Data Standardization¶
Feature Scaling¶
From Chris's T-Shirt Size, (Udacity - Feature Scaling), we learnt the importance of feature scaling, how one of two variables had unfavourable advantage just because of different unit or being too large in comparision to the other. To get rid of this bias, we do feature scaling.
Let us right away perform for all features (sklearn has method which we could simply use) and look at its effect.
def scale_df(input_df):
"""
Scale/Normalize all the feature columns in the given data frame except 'email_address' and 'poi'
Returns the scaled df
"""
# clean
temp_df = input_df[['poi','email_address']] # for repatch
input_df = input_df.loc[:, input_df.columns.difference(['poi','email_address'])] # remove them if existing
# scale
from sklearn.preprocessing import scale
input_df.loc[:] = scale(input_df.loc[:])
# repatch
input_df = pd.concat([input_df, temp_df],axis=1, sort=False)
return input_df
from helpers_2 import init, split_data, tree_classify, evaluate
from helpers_2 import clean_df, remove_outliers
import pandas as pd
# raw data
data_dict = init()
# Dict to Df
df = pd.DataFrame.from_dict(data_dict, orient='index') # 'index' means keys should be rows
#-------------- PANDAS AREA --------------------
# 1. PRE PROCESSING
# 1.1. Cleaning Invalid Values ('NaN')
df = clean_df(df)
# 1.2. Remove Outliers
outlier_list = ['LAVORATO JOHN J', 'TOTAL', 'KAMINSKI WINCENTY J', 'BHATNAGAR SANJAY'] # iteration 1
outlier_list += ['KEAN STEVEN J', 'DERRICK JR. JAMES V', 'FREVERT MARK A', 'MARTIN AMANDA K'] # iteration 2
outlier_list += ['BELFER ROBERT'] # iteration 3
df = remove_outliers(df, outlier_list)
# 2. STANDARDIZATION
# 2.1. Feature Scaling
# fix exponential display format due to replace operation (ref: https://stackoverflow.com/questions/42735541/customized-float-formatting-in-a-pandas-dataframe)
pd.options.display.float_format = lambda x : '{:.5f}'.format(x)
df = scale_df(df)
# 2.2. Feature Selection
features_list = ['poi','salary']
#-------------- PANDAS AREA --------------------
# Df to Dict
data_dict = df.to_dict('index') # 'index' means convert to dict like {index -> {column -> value}}
# CLASSIFIER
my_dataset = data_dict # just for udacity's convention
labels, features = split_data(my_dataset, features_list)
clf = tree_classify(random_state=0) # random state 0 to maintain consistent results everytime its run
# EVALUATION
trained_clf = evaluate(clf, my_dataset, features_list)
Let us visualize how the scaled features look like.
Note, the scaling is to make each feature in favourable position to another.
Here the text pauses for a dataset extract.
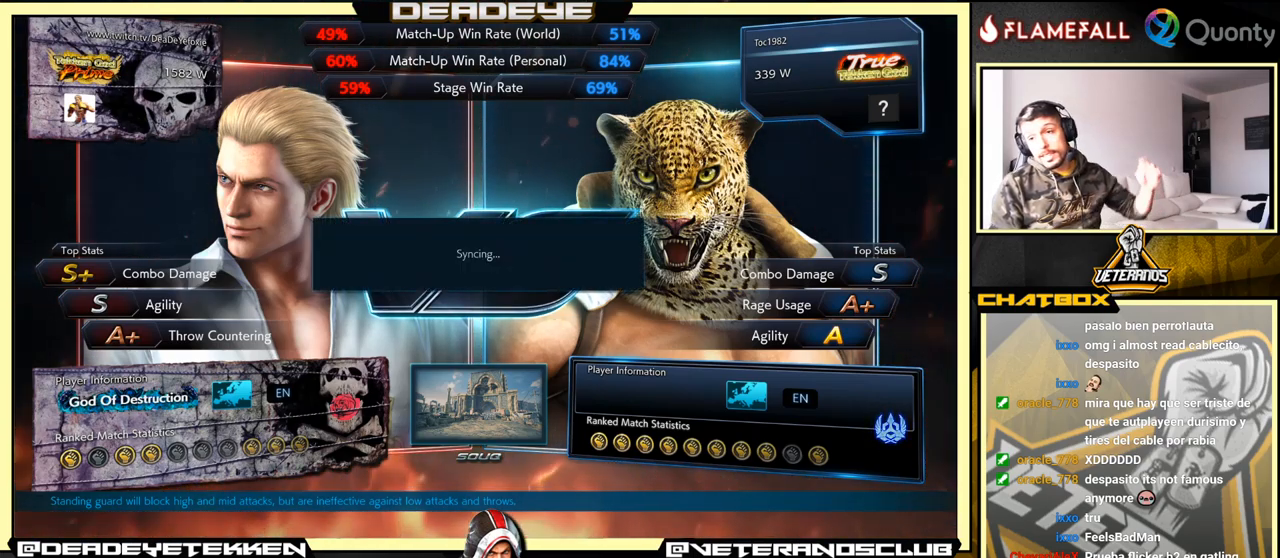
{"buttons": [], "left_stick": "center", "events": []}
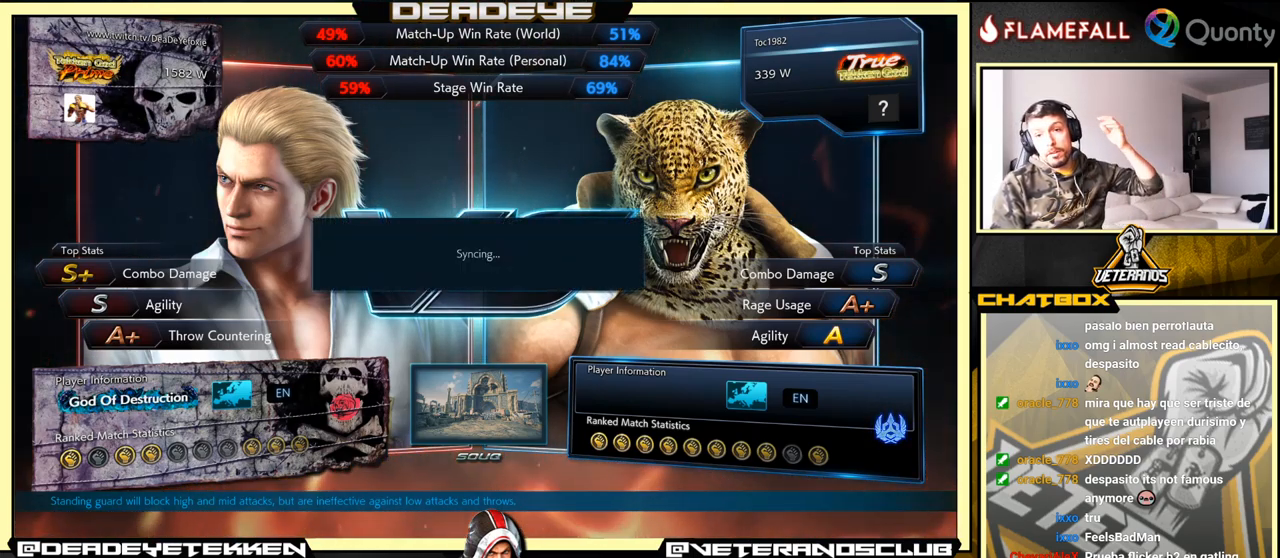
{"buttons": [], "left_stick": "center", "events": []}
It was thus easier to check its effect on Chris's T-Shirt example. Here we have about 20 features, and there could be multitude of combinations possible, where the scaling contributed heavily restoring fairness to all features. This is difficult to visualize for all possible combinations. We could try 2D comparing each feature with one another and so on, and still we would not have covered the big picture of scaling in its entirity. But we just observed the effect it had on final result.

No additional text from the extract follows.